Chelsea's record goalscorer Frank Lampard has today announced his retirement from football.

The 38 year-old has been without a club since leaving MLS side New York City at the end of last year. Despite receiving several "exciting" offers to continue his careeer, including from Premier League clubs, the former England international has decided to call it a day. He has confirmed he will now concentrate on his coaching badges. He announced his decision to retire in a post on Instagram.

Major honours

"Super Frank", as he was affectionately known by Chelsea supporters, started his career across London at West Ham where he played under his uncle, Harry Redknapp, and his dad, Frank Sr.

He made his debut in 1995, scoring 39 goals in a six-year spell where he also spent time on loan at Swansea City.

He moved to Chelsea for £11m in the summer transfer window of 2001 where he became a regular in Claudio Ranieri's side that reached the 2002 FA Cup final, where they eventually lost 2-0 to Arsenal. After briefly thanking his other clubs West Ham, Manchester City and New York City FC in his statement, Lampard went on to pay tribute to the club where he won 11 major honours, including three Premier League titles, four FA Cups and the Champions League.

'Eternally grateful'

"Of course, the largest part of my heart belongs to Chelsea, a club which has given me so many great memories", he said.

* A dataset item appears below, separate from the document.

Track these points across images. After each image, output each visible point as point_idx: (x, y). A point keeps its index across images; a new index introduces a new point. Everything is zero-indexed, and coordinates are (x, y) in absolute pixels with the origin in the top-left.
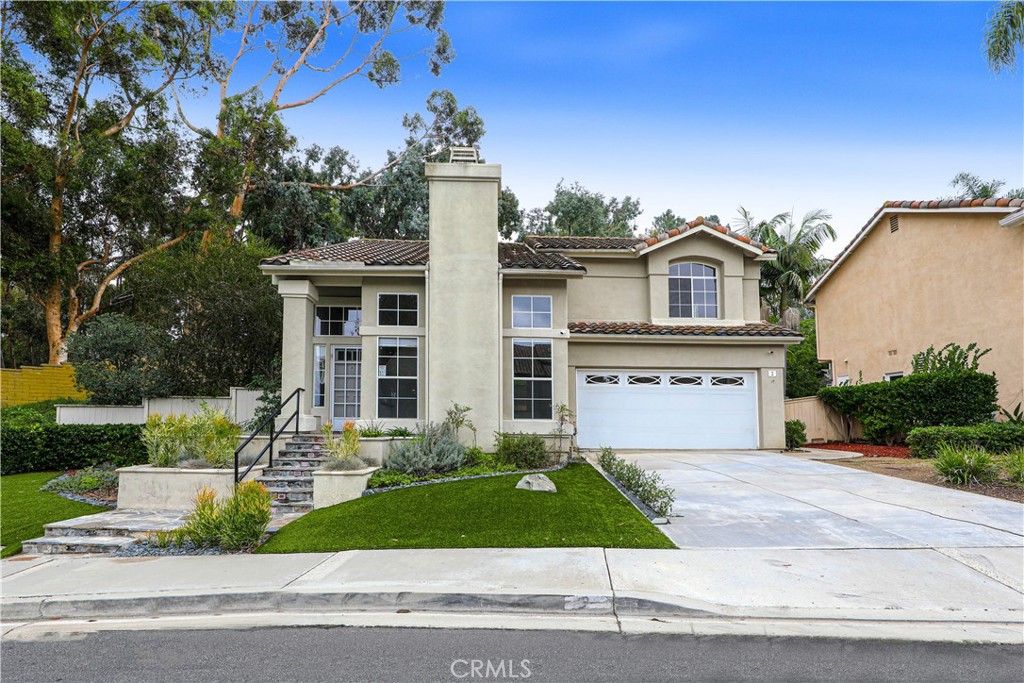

"I will never forget the opportunity they gave me and the success we managed to achieve together. I'm eternally grateful for everything."

After being released by Chelsea in 2014, Lampard joined new MLS side New York City FC but was loaned immediately to their parent club Manchester City. Coincidentally, he scored his first goal for them against Chelsea.

At the end of the 2014-2015 season he finally moved to New York where he spent two seasons, scoring 21 goals including the club's first ever hat-trick.

Lampard retires having scored 211 goals for Chelsea, beating the previous record held by Bobby Tambling, and 274 throughout his club career. He represented England 106 times, part of the so-called "Golden Generation", including at three World Cups and two European Championships. He scored 29 goals for the Three Lions.